* **EXCERPT TO READ**
Re: [PERFORM] Group by more efficient than distinct?

2008-04-22 Thread Matthew Wakeling

On Mon, 21 Apr 2008, Mark Mielke wrote:
This surprises me - hash values are lossy, so it must still need to confirm 
against the real list of values, which at a minimum should require references 
to the rows to check against?


Is PostgreSQL doing something beyond my imagination? :-)


Not too far beyond your imagination, I hope.

It's simply your assumption that the hash table is lossy. Sure, hash 
values are lossy, but a hash table isn't. Postgres stores in memory not 
only the hash values, but the rows they refer to as well, having checked 
them all on disc beforehand. That way, it doesn't need to look up anything 
on disc for that branch of the join again, and it has a rapid in-memory 
lookup for each row.

* **DATA SECTION**
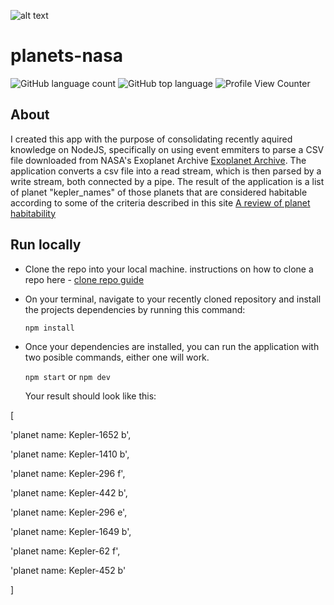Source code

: ![alt text](https://www.nasa.gov/sites/all/themes/custom/nasatwo/images/nasa-logo.svg "Nasa") 
# planets-nasa

![GitHub language count](https://img.shields.io/github/languages/count/ajsaenz1091/planets-nasa) ![GitHub top language](https://img.shields.io/github/languages/top/ajsaenz1091/planets-nasa) ![Profile View Counter](https://komarev.com/ghpvc/?username=ajsaenz1091)

## About

I created this app with the purpose of consolidating recently aquired knowledge on NodeJS, specifically on using event emmiters to parse a CSV file downloaded from NASA's Exoplanet Archive [Exoplanet Archive](https://exoplanetarchive.ipac.caltech.edu/cgi-bin/TblView/nph-tblView?app=ExoTbls&config=cumulative "Exoplanet Archive page"). The application converts a csv file into a read stream, which is then parsed by a write stream, both connected by a pipe. The result of the application is a list of planet "kepler_names" of those planets that are considered habitable according to some of the criteria described in this site [A review of planet habitability](https://www.centauri-dreams.org/2015/01/30/a-review-of-the-best-habitable-planet-candidates/ "centauri-dreams page")

## Run locally

 - Clone the repo into your local machine. instructions on how to clone a repo here - [clone repo guide](https://docs.github.com/en/repositories/creating-and-managing-repositories/cloning-a-repository "Clone Repo")
 - On your terminal, navigate to your recently cloned repository and install the projects dependencies by running this command:
 
    `npm install`
    
 - Once your dependencies are installed, you can run the application with two posible commands, either one will work.
 
    `npm start` or `npm dev`
    
    Your result should look like this:
    
    
  [
  
  'planet name: Kepler-1652 b',
  
  'planet name: Kepler-1410 b',
  
  'planet name: Kepler-296 f',
  
  'planet name: Kepler-442 b',
  
  'planet name: Kepler-296 e',
  
  'planet name: Kepler-1649 b',
  
  'planet name: Kepler-62 f',
  
  'planet name: Kepler-452 b'
  
]
    
 
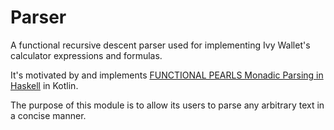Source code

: # Parser

A functional recursive descent parser used for implementing
Ivy Wallet's calculator expressions and formulas.

It's motivated by and
implements [FUNCTIONAL PEARLS Monadic Parsing in Haskell](https://www.cs.nott.ac.uk/~pszgmh/pearl.pdf)
in Kotlin.

The purpose of this module is to allow its users to parse any arbitrary text in a concise manner.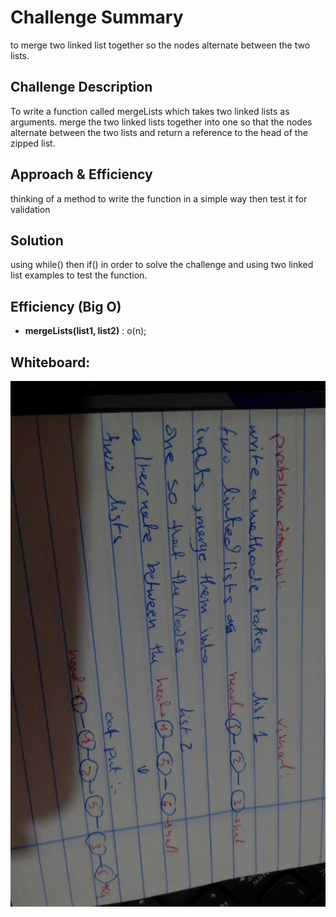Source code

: # Challenge Summary
to merge two linked list together so the nodes alternate between the two lists.

## Challenge Description
To write a function called mergeLists which takes two linked lists as arguments. merge the two linked lists together into one so that the nodes alternate between the two lists and return a reference to the head of the zipped list. 

## Approach & Efficiency
thinking of a method to write the function in a simple way then test it for validation

## Solution
using while() then if() in order to solve the challenge and using two linked list examples to test the function.

## Efficiency (Big O) 
- **mergeLists(list1, list2)** : o(n);

## Whiteboard:
![](img/challenge08.jpg)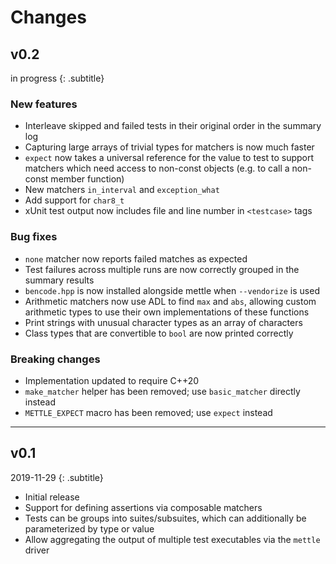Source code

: # Changes

## v0.2
in progress
{: .subtitle}

### New features
- Interleave skipped and failed tests in their original order in the summary log
- Capturing large arrays of trivial types for matchers is now much faster
- `expect` now takes a universal reference for the value to test to support
  matchers which need access to non-const objects (e.g. to call a non-const
  member function)
- New matchers `in_interval` and `exception_what`
- Add support for `char8_t`
- xUnit test output now includes file and line number in `<testcase>` tags

### Bug fixes
- `none` matcher now reports failed matches as expected
- Test failures across multiple runs are now correctly grouped in the summary
  results
- `bencode.hpp` is now installed alongside mettle when `--vendorize` is used
- Arithmetic matchers now use ADL to find `max` and `abs`, allowing custom
  arithmetic types to use their own implementations of these functions
- Print strings with unusual character types as an array of characters
- Class types that are convertible to `bool` are now printed correctly

### Breaking changes
- Implementation updated to require C++20
- `make_matcher` helper has been removed; use `basic_matcher` directly instead
- `METTLE_EXPECT` macro has been removed; use `expect` instead

---

## v0.1
2019-11-29
{: .subtitle}

- Initial release
- Support for defining assertions via composable matchers
- Tests can be groups into suites/subsuites, which can additionally be
  parameterized by type or value
- Allow aggregating the output of multiple test executables via the `mettle`
  driver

* **REQUIRED ACTIONS**
**a)** Please write out the post on PostgreSQL hash tables from "Is PostgreSQL doing" up to and including "for each row.".
**b)** Carry on the post on PostgreSQL hash tables from the point where it stops.
The records stand apart from the post on PostgreSQL hash tables.

* **ANSWERS TO EACH TASK**
**a)**
Is PostgreSQL doing something beyond my imagination? :-)


Not too far beyond your imagination, I hope.

It's simply your assumption that the hash table is lossy. Sure, hash 
values are lossy, but a hash table isn't. Postgres stores in memory not 
only the hash values, but the rows they refer to as well, having checked 
them all on disc beforehand. That way, it doesn't need to look up anything 
on disc for that branch of the join again, and it has a rapid in-memory 
lookup for each row.

**b)**
Matthew

--
X's book explains this very well, but, poor bloke, he did the Cambridge Maths 
Tripos...   -- Computer Science Lecturer


--
Sent via pgsql-performance mailing list (pgsql-performance@postgresql.org)
To make changes to your subscription:
http://www.postgresql.org/mailpref/pgsql-performance


Re: [PERFORM] Group by more efficient than distinct?

2008-04-22 Thread Mark Mielke

Matthew Wakeling wrote:

On Mon, 21 Apr 2008, Mark Mielke wrote:
This surprises me - hash values are lossy, so it must still need to 
confirm against the real list of values, which at a minimum should 
require references to the rows to check against?


Is PostgreSQL doing something beyond my imagination? :-)


Not too far beyond your imagination, I hope.

It's simply your assumption that the hash table is lossy. Sure, hash 
values are lossy, but a hash table isn't. Postgres stores in memory 
not only the hash values, but the rows they refer to as well, having 
checked them all on disc beforehand. That way, it doesn't need to look 
up anything on disc for that branch of the join again, and it has a 
rapid in-memory lookup for each row.


I said hash *values* are lossy. I did not say hash table is lossy.

The poster I responded to said that the memory required for a hash join 
was relative to the number of distinct values, not the number of rows.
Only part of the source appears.